Get chunk by index

get_chunk_by_index#

def get_chunk_by_index(ds: xr.Dataset, index: int, block_size: List[Tuple[str, int]] = None) -> Dict[str, np.ndarray]

Description#

get_chunk_by_index retrieves a specific data chunk from an xarray.Dataset based on a given linear index. This way the extraction of subsets is feasible. Further the chunks of a cube can be iterated.

Parameters#

ds (xarray.Dataset): The xarray.Dataset from which to retrieve a chunk.
index (int): The index of the chunk to retrieve. This index will be converted to a multi-dimensional index based on the chunk sizes.
block_size (List[Tuple[str, int]]): An optional list of tuples specifying the block size for each dimension. Each tuple should contain a dimension name and a block size for that dimension. A chunk with the specified block sizes will be returned. If not provided, the function will use the dataset's default chunk sizes.

Returns#

Dict[str, np.ndarray]: A dictionary where keys are variable names from the dataset and values are NumPy arrays containing the data of the specified chunk.

Example#

import numpy as np
import xarray as xr
from ml4xcube.utils import get_chunk_by_index

# Example dataset
data = np.random.rand(100, 200, 300)
ds = xr.Dataset({
    'temperature': (('time', 'lat', 'lon'), data),
    'precipitation': (('time', 'lat', 'lon'), data)
})

# Define the block size (chunk size)
block_size = [('time', 10), ('lat', 20), ('lon', 30)]
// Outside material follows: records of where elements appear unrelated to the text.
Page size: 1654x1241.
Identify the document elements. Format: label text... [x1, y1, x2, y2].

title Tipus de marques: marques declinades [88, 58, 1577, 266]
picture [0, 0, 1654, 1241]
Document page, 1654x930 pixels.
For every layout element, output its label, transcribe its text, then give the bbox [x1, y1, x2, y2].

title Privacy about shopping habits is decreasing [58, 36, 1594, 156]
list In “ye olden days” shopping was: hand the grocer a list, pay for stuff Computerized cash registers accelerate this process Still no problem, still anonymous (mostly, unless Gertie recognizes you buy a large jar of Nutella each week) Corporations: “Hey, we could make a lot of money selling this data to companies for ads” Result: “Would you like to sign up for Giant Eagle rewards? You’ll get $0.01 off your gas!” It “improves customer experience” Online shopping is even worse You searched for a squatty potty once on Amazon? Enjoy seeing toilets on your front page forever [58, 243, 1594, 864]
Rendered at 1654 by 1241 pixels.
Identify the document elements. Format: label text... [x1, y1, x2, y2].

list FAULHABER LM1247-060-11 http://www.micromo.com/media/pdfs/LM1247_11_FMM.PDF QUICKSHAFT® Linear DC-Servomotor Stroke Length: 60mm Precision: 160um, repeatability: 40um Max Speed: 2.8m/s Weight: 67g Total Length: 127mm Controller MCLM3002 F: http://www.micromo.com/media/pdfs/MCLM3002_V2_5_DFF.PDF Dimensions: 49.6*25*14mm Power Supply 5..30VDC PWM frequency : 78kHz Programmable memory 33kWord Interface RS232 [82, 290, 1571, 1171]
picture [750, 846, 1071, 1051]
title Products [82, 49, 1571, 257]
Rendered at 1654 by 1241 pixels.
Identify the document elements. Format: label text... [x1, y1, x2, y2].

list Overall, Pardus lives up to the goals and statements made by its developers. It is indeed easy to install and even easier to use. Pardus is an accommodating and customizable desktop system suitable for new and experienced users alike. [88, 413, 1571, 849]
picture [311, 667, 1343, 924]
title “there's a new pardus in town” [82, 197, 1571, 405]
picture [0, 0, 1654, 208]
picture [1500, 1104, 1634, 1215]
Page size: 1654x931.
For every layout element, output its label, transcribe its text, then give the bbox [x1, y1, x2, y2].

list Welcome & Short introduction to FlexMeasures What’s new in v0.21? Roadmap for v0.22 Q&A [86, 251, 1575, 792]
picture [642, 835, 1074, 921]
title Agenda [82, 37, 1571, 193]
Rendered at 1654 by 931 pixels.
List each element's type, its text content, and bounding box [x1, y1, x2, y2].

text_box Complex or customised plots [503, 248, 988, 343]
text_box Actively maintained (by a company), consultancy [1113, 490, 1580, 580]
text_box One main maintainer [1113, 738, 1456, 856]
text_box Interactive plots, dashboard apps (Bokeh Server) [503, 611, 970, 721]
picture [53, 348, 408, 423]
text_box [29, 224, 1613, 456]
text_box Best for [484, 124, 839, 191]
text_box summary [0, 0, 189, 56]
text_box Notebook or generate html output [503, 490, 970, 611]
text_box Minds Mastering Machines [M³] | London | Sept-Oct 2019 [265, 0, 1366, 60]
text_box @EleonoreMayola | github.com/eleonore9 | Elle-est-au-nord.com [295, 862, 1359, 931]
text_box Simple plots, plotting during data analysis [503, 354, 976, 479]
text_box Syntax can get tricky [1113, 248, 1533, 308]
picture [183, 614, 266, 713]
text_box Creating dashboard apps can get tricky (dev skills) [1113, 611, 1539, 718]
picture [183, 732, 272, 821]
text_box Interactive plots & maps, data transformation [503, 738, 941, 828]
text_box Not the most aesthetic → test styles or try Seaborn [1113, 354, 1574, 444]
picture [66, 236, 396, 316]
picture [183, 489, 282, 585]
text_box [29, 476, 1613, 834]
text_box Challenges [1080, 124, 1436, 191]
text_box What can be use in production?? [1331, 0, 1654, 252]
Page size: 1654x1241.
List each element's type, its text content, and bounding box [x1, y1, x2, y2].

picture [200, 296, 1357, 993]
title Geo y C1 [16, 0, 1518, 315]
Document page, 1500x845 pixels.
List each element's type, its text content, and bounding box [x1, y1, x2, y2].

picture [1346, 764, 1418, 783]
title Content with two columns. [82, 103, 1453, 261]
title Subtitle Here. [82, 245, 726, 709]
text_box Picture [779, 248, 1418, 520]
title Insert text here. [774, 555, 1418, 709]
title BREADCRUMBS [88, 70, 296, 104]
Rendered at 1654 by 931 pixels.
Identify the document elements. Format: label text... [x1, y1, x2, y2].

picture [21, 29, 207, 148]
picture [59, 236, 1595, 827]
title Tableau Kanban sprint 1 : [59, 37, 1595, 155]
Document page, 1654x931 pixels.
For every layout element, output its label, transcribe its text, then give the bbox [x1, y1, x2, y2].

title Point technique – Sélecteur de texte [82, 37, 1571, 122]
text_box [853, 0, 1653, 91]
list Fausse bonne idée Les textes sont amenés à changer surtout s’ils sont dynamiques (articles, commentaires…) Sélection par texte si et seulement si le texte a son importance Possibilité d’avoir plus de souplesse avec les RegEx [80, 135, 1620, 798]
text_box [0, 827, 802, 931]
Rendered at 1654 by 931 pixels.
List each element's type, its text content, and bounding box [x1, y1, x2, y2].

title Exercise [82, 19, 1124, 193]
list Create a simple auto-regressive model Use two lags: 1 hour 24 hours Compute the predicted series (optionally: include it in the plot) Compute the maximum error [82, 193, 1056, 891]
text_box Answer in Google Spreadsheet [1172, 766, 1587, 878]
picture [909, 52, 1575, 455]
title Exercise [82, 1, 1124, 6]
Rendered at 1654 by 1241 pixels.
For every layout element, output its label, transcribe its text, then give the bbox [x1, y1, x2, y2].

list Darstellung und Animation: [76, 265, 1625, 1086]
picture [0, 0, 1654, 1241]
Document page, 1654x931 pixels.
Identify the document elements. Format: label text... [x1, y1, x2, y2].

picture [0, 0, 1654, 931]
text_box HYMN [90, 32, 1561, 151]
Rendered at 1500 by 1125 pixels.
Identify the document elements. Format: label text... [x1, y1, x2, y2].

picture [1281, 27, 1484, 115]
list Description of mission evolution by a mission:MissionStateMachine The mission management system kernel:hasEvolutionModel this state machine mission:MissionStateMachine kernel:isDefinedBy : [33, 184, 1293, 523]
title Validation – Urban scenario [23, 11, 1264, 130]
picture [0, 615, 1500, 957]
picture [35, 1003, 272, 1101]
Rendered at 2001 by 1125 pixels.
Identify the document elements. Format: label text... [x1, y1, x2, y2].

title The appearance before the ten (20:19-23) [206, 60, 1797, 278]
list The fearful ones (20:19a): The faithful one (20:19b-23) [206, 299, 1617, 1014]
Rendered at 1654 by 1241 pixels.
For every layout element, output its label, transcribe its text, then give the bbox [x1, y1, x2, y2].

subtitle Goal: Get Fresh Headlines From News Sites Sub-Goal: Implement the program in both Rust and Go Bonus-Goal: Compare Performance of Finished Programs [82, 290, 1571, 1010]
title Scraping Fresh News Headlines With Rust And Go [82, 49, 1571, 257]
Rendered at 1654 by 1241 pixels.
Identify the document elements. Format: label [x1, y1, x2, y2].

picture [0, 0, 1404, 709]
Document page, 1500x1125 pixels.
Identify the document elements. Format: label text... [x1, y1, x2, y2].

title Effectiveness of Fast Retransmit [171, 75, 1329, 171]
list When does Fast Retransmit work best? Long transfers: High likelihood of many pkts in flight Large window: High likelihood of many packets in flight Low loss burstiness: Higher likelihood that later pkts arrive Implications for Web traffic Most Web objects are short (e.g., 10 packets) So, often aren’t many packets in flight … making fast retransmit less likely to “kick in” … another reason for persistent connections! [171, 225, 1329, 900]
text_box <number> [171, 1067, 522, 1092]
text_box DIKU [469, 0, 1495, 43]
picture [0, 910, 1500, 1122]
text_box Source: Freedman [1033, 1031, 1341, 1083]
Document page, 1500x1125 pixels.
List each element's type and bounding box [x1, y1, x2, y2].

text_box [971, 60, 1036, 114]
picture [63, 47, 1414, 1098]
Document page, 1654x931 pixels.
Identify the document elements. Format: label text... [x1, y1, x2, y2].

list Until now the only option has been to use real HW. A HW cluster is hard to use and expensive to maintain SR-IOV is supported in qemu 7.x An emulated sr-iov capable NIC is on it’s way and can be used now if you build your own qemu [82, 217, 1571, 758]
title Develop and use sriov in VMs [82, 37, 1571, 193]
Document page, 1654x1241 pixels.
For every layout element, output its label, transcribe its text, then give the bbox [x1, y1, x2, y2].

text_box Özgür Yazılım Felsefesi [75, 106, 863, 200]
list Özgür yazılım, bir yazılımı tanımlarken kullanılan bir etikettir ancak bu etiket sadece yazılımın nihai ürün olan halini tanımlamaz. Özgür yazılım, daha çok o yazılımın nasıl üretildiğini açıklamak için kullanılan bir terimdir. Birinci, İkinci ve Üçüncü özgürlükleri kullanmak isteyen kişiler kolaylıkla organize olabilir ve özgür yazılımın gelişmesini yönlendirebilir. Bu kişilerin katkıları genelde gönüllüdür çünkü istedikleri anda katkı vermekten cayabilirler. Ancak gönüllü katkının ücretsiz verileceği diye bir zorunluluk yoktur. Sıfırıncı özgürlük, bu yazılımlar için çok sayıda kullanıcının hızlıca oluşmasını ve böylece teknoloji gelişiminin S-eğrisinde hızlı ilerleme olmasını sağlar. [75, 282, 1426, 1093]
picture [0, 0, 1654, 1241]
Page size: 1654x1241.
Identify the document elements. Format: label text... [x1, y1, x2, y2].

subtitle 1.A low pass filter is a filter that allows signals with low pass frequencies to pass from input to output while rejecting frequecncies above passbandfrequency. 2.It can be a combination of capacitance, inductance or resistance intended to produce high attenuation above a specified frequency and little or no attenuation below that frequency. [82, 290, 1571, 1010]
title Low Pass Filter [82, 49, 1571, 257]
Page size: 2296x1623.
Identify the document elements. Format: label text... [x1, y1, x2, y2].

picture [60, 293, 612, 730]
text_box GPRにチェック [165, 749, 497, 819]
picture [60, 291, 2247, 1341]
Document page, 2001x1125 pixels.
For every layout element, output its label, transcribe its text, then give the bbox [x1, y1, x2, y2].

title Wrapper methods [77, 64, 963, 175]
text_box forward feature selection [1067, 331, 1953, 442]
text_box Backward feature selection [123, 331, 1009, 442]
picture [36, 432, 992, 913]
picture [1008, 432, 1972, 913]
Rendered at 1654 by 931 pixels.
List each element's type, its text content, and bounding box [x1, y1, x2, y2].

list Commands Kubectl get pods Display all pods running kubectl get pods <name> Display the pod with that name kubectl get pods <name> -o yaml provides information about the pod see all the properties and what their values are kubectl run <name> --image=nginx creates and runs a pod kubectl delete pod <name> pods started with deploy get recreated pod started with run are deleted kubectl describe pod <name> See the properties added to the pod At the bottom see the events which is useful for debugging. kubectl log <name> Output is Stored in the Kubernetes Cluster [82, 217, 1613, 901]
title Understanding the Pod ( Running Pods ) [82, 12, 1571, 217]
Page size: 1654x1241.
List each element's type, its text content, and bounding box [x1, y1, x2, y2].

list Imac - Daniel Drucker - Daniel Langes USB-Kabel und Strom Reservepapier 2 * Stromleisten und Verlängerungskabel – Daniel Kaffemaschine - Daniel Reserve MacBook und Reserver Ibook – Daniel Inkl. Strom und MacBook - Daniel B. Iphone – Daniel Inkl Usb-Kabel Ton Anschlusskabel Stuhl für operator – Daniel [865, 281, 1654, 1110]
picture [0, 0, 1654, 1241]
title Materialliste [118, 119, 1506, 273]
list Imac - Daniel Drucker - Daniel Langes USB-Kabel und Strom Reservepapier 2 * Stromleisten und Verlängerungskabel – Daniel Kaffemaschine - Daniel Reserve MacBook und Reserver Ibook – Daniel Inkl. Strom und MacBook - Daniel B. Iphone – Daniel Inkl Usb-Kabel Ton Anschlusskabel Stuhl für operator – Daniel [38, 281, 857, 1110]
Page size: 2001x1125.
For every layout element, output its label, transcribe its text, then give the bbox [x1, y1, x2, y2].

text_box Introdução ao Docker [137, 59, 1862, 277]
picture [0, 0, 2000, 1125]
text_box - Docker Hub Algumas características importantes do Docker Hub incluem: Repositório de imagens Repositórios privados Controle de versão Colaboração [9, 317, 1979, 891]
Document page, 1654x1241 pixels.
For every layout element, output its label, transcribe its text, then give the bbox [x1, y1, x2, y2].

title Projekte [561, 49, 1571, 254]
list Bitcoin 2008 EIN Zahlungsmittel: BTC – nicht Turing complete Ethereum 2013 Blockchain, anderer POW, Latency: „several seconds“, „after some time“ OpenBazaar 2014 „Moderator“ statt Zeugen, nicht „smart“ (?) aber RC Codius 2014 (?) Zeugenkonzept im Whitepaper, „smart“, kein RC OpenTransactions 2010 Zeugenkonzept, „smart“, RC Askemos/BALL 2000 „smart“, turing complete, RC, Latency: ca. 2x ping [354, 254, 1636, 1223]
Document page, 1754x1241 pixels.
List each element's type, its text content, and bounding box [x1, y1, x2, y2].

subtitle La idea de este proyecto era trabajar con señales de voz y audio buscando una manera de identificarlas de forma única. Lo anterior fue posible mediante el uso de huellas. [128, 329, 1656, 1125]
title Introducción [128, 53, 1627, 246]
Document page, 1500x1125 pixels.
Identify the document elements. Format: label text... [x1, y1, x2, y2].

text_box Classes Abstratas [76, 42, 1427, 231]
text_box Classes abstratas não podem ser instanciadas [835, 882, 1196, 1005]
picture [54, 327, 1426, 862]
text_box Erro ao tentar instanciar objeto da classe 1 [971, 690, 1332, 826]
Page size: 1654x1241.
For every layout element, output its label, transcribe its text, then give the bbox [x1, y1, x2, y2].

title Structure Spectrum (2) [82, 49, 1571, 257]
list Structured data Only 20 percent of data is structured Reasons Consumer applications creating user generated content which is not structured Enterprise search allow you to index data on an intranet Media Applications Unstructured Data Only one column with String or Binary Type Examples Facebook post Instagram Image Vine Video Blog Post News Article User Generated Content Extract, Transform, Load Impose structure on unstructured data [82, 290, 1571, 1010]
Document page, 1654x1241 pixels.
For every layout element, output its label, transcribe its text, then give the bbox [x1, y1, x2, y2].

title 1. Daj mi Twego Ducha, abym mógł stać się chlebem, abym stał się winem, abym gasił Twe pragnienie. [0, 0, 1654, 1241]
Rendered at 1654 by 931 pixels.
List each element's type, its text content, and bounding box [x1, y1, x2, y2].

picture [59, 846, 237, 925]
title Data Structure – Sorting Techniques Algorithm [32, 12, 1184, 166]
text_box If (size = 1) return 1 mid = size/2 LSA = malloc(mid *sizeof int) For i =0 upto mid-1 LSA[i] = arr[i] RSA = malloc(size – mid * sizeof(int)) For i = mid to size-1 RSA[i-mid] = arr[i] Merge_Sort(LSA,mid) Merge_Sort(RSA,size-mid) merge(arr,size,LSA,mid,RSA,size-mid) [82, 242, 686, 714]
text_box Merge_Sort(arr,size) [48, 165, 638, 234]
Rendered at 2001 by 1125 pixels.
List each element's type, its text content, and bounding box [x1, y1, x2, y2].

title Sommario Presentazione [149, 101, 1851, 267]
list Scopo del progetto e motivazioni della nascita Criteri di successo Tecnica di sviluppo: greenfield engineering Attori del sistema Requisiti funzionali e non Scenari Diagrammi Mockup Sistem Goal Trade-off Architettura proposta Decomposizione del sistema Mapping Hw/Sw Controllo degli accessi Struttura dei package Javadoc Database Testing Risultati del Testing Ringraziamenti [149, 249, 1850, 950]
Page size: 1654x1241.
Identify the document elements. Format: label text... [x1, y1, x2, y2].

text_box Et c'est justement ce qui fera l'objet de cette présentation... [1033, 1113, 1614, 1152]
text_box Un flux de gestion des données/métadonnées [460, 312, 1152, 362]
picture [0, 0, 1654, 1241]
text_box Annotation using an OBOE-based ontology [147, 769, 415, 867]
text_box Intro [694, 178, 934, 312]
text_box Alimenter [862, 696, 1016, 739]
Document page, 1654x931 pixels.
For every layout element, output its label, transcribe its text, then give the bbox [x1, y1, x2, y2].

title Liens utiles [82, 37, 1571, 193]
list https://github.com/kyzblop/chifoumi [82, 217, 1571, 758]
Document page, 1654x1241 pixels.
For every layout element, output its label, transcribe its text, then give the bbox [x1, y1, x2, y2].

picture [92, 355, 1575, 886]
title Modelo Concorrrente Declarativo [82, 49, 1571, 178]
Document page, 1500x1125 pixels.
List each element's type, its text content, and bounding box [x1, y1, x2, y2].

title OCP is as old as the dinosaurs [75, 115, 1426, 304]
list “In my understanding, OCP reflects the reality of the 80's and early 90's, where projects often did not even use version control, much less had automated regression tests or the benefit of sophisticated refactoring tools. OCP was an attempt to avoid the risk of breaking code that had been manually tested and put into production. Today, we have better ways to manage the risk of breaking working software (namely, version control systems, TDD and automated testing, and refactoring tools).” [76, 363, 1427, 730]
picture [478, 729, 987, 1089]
# Get the 5th chunk (index starts from 0)
chunk_data = get_chunk_by_index(ds, index=5, block_size=block_size)

# Output the chunk data
for var_name, chunk in chunk_data.items():
    print(f"{var_name} chunk shape: {chunk.shape}")

The get_chunk_by_index function retrieves the 5th chunk from the dataset, using the specified block sizes for each dimension.